■ **Source material**
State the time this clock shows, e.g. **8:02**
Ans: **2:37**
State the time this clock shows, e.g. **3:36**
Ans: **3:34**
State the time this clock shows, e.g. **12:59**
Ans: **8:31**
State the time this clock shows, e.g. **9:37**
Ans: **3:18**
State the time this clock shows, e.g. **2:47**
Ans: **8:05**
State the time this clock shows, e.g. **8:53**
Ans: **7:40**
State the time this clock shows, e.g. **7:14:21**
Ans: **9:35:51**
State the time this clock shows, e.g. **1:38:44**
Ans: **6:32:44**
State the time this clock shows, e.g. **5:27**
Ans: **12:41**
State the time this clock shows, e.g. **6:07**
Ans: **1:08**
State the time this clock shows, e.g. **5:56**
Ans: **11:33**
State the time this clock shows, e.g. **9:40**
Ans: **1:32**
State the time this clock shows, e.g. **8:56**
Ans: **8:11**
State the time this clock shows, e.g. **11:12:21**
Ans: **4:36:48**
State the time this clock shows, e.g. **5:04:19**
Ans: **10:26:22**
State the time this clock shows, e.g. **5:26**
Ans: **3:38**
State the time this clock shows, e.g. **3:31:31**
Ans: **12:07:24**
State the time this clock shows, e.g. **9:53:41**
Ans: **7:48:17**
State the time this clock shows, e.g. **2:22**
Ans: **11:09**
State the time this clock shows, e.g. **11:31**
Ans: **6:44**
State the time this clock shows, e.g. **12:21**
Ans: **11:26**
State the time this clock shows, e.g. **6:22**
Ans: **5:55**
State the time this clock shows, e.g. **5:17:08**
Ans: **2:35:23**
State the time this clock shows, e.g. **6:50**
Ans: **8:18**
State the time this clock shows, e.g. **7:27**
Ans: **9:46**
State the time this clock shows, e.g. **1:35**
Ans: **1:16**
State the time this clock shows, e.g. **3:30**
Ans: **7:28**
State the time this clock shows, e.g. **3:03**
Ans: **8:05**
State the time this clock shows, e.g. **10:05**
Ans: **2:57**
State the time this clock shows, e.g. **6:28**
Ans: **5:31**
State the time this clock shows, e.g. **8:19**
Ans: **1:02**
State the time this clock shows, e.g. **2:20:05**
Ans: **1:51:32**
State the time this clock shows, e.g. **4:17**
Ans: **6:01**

■ **What is expected**
Copy the stretch of the listing from the line containing "State the time this clock shows, e.g. **5:04:19**" through the line containing "Ans: **7:48:17**", swapping "clock" for "watch" and leaving everything else unchanged.

■ **Answer to this task**
State the time this watch shows, e.g. **5:04:19**
Ans: **10:26:22**
State the time this watch shows, e.g. **5:26**
Ans: **3:38**
State the time this watch shows, e.g. **3:31:31**
Ans: **12:07:24**
State the time this watch shows, e.g. **9:53:41**
Ans: **7:48:17**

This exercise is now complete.